#### Entries supplied
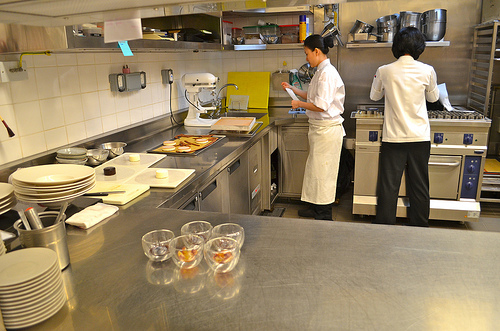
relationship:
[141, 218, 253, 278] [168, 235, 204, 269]
pancake syrup in bowl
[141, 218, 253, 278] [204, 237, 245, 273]
pancake syrup in bowl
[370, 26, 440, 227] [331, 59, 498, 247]
chef standing in front of stove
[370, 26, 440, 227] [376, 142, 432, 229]
chef wearing pants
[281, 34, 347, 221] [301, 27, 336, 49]
chef has hair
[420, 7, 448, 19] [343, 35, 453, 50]
bowl on shelf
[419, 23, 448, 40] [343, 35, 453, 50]
bowl on shelf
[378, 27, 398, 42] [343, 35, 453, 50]
bowl on shelf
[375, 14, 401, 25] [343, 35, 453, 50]
bowl on shelf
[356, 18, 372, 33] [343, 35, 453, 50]
bowl on shelf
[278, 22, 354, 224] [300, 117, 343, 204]
chef wearing apron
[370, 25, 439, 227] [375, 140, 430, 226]
chef wearing black pants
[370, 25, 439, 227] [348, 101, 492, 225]
chef cooking at stove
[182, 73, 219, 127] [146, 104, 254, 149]
blender on counter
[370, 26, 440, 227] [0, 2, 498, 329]
chef in kitchen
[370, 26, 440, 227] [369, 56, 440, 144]
chef wearing jacket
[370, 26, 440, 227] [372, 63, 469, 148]
chef wearing jacket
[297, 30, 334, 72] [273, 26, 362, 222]
head on woman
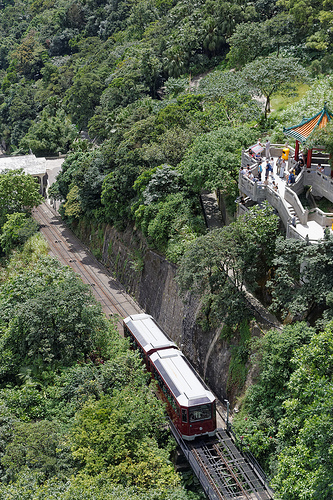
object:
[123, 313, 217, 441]
train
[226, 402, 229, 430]
pole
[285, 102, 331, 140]
roof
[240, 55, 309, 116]
tree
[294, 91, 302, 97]
leaf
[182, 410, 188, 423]
window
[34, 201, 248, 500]
track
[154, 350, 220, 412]
top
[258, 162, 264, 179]
person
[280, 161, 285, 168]
jacket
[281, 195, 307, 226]
steps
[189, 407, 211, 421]
windshield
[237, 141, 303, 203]
platform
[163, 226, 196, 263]
bush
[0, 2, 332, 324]
hillside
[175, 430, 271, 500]
bridge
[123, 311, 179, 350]
roof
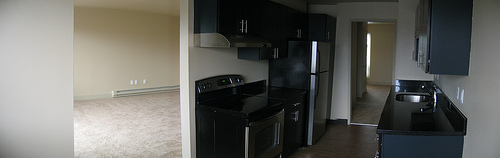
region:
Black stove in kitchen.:
[193, 74, 287, 156]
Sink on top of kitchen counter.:
[391, 85, 431, 106]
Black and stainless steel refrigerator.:
[288, 38, 333, 147]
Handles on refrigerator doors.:
[313, 47, 326, 108]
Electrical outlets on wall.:
[451, 85, 473, 106]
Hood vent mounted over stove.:
[234, 39, 291, 63]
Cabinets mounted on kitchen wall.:
[408, 2, 479, 78]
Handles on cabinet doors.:
[235, 16, 255, 36]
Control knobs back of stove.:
########
== Exercise description ==
Every entry above should be returned exactly, with no images included.

== Solved exercise ==
relationship:
[141, 218, 253, 278] [168, 235, 204, 269]
pancake syrup in bowl
[141, 218, 253, 278] [204, 237, 245, 273]
pancake syrup in bowl
[370, 26, 440, 227] [331, 59, 498, 247]
chef standing in front of stove
[370, 26, 440, 227] [376, 142, 432, 229]
chef wearing pants
[281, 34, 347, 221] [301, 27, 336, 49]
chef has hair
[420, 7, 448, 19] [343, 35, 453, 50]
bowl on shelf
[419, 23, 448, 40] [343, 35, 453, 50]
bowl on shelf
[378, 27, 398, 42] [343, 35, 453, 50]
bowl on shelf
[375, 14, 401, 25] [343, 35, 453, 50]
bowl on shelf
[356, 18, 372, 33] [343, 35, 453, 50]
bowl on shelf
[278, 22, 354, 224] [300, 117, 343, 204]
chef wearing apron
[370, 25, 439, 227] [375, 140, 430, 226]
chef wearing black pants
[370, 25, 439, 227] [348, 101, 492, 225]
chef cooking at stove
[182, 73, 219, 127] [146, 104, 254, 149]
blender on counter
[370, 26, 440, 227] [0, 2, 498, 329]
chef in kitchen
[370, 26, 440, 227] [369, 56, 440, 144]
chef wearing jacket
[370, 26, 440, 227] [372, 63, 469, 148]
chef wearing jacket
[297, 30, 334, 72] [273, 26, 362, 222]
head on woman
object:
[123, 313, 217, 441]
train
[226, 402, 229, 430]
pole
[285, 102, 331, 140]
roof
[240, 55, 309, 116]
tree
[294, 91, 302, 97]
leaf
[182, 410, 188, 423]
window
[34, 201, 248, 500]
track
[154, 350, 220, 412]
top
[258, 162, 264, 179]
person
[280, 161, 285, 168]
jacket
[281, 195, 307, 226]
steps
[189, 407, 211, 421]
windshield
[237, 141, 303, 203]
platform
[163, 226, 196, 263]
bush
[0, 2, 332, 324]
hillside
[175, 430, 271, 500]
bridge
[123, 311, 179, 350]
roof
region:
Black stove in kitchen.:
[193, 74, 287, 156]
Sink on top of kitchen counter.:
[391, 85, 431, 106]
Black and stainless steel refrigerator.:
[288, 38, 333, 147]
Handles on refrigerator doors.:
[313, 47, 326, 108]
Electrical outlets on wall.:
[451, 85, 473, 106]
Hood vent mounted over stove.:
[234, 39, 291, 63]
Cabinets mounted on kitchen wall.:
[408, 2, 479, 78]
Handles on cabinet doors.:
[235, 16, 255, 36]
Control knobs back of stove.:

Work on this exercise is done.